What you are asked to do: Give the number of lines in the listing that contain the word "Gerolamo", and nothing besides.

——————

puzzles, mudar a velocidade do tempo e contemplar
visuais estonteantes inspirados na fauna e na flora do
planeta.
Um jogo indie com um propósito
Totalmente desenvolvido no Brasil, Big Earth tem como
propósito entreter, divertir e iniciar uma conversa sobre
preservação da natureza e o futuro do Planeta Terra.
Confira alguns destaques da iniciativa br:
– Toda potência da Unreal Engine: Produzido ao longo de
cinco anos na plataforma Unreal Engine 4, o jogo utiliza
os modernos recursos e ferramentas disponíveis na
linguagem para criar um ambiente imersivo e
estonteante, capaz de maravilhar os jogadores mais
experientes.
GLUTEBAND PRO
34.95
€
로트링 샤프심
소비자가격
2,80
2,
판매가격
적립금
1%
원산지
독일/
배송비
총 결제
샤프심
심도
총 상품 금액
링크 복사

——————

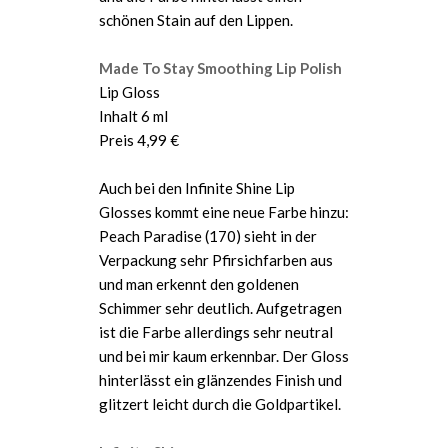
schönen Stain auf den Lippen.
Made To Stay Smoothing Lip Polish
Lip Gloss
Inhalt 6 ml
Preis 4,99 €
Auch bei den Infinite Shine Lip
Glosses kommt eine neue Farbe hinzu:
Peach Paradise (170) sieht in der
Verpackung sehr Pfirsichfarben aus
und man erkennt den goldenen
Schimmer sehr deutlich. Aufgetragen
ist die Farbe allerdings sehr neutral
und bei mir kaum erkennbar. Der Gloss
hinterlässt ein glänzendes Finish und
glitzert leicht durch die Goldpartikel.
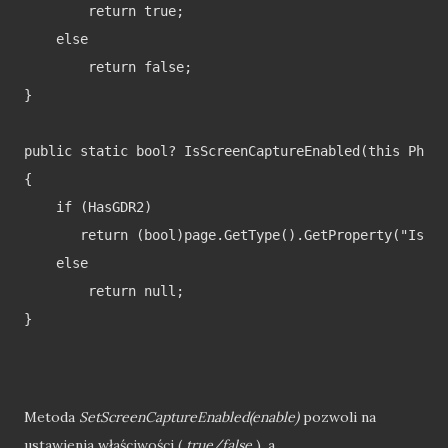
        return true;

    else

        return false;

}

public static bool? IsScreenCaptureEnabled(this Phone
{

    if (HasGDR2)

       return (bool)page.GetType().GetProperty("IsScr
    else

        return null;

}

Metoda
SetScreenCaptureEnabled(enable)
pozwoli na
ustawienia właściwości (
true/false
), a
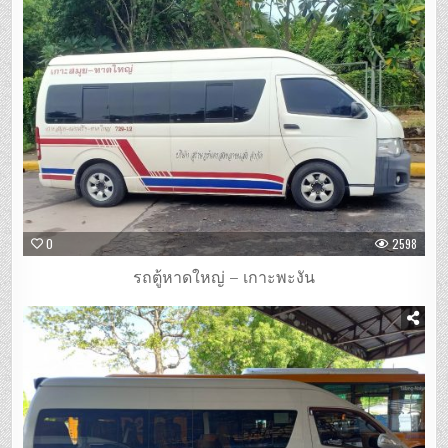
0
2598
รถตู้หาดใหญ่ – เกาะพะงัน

——————

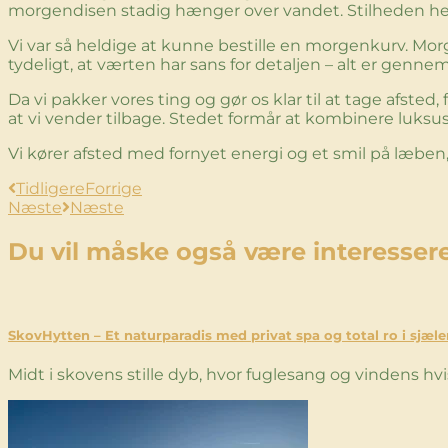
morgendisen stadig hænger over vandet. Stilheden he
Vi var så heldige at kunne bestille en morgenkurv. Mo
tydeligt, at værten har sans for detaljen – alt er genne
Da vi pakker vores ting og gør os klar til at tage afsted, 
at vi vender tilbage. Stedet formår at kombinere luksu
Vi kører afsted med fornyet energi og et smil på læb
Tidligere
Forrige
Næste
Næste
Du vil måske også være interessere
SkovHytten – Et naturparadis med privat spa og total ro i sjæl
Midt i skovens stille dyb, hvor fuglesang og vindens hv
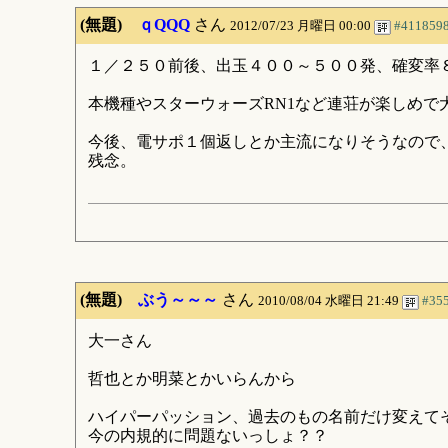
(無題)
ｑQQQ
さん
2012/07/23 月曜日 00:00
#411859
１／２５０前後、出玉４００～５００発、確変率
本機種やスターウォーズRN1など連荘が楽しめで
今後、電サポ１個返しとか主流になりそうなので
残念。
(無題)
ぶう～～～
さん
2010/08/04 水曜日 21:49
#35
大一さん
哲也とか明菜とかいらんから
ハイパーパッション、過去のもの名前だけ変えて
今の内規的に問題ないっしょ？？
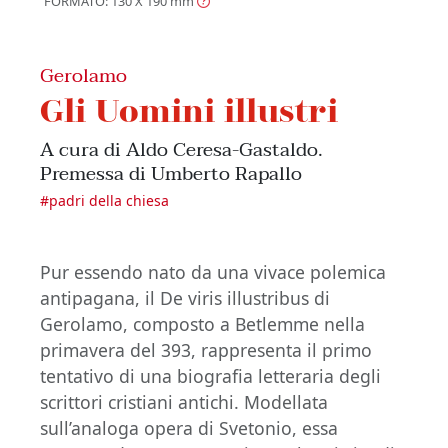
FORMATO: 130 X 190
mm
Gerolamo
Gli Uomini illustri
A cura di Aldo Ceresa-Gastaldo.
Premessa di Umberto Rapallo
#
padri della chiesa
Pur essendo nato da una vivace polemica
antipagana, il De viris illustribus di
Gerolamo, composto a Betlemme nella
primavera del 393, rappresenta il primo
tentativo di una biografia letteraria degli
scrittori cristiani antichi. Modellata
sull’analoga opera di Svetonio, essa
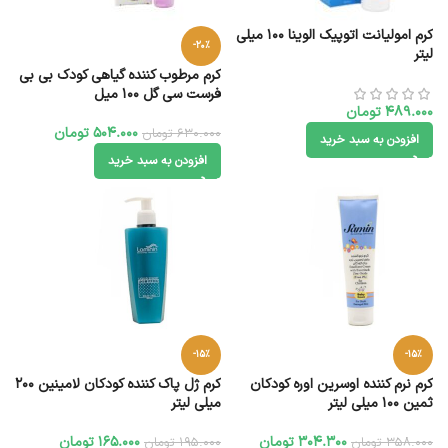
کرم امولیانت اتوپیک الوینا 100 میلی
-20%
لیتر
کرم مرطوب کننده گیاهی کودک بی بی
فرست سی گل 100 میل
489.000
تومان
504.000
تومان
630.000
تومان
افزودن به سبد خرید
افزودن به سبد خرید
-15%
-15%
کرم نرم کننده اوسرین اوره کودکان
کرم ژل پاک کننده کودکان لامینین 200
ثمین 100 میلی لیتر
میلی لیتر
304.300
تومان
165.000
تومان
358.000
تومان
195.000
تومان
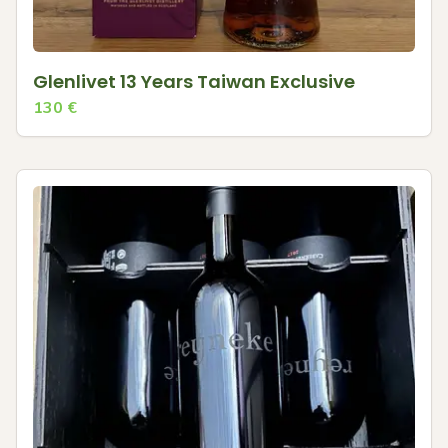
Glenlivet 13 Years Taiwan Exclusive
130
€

——————

Solution to the exercise: 2